With the right ergonomic office furniture, you'll naturally be seated in a neutral posture which is how you should be seated at work.

Use a Footrest

Ideally, your feet should be placed flat on the floor and shouldn't be dangling in the air. However, even sitting with feet flat on the floor for too long can cause the blood to pool in the feet. It can cause swelling in the feet and also put a load on the heart. One way to make your workplace ergonomics-friendly and reduce the risk of blood pooling in the feet is using a footrest to keep the feet slightly elevated. This would ensure a smooth blood flow to and from the legs and also ensure you don't experience painful swelling from sitting for long hours at work.

Use Ergonomic Keyboard and Mouse

Repetitive movements like hitting the keys on the keyboard all day long put you at risk of health conditions like Carpal Tunnel Syndrome, Trigger Finger, and Tendonitis. One way to improve ergonomics and reduce the risk of repetitive strain injuries is to use an ergonomic keyboard and mouse.

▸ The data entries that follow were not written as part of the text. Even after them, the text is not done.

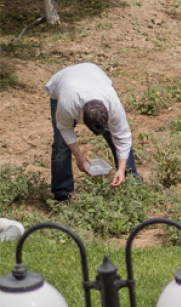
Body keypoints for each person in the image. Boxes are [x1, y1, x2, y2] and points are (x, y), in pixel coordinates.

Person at [45, 62, 139, 202]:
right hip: (62, 84)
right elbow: (65, 128)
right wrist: (78, 156)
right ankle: (62, 194)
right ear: (81, 116)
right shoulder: (67, 103)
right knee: (61, 144)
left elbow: (123, 136)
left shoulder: (113, 104)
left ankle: (131, 181)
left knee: (113, 136)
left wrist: (121, 168)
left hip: (93, 74)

An ergonomic keyboard features a unique design that encourages the user to place their hands on the keyboard such that the stress on the fingers and wrists is significantly reduced. The keys are softer, and you don't need to press them too hard. Similar is the case with an ergonomic mouse. The buttons are softer and more sensitive, and you don't even have to move the mouse too much, which might strain your wrist.

Improve Office Lighting

Poor office lighting, as you know by now, can cause eye strain. Lighting that's either too bright or too dim isn't suitable. The lighting should be just right. It would help if you designed your office such that there are large windows to let natural light into your office. Arranging workstations such that you aren't seated directly facing the light or your back isn't directed towards the light will ensure minimal eye strain. Not only that, but you should also ensure that the artificial lighting in your office is just right to keep your office adequately lit during the evening hours when the natural light isn't sufficient.

Use a Back Support Cushion

Using a back support cushion also reduces back strain significantly. This cushion is contoured to provide excellent back support while seated at work. This reduces the risk of you experiencing back pain and also the risk of posture-related musculoskeletal disorders.

Closing Word

Workplace ergonomics are critically important to ensure your health, safety, and well-being at work. The good news is that improving workplace ergonomics isn't so difficult. All you need to do is make the right changes to your workplace, and you're good to go. Remember that every penny you spend on improving workplace ergonomics will pay off in the long run, and you'll be glad you took the plunge!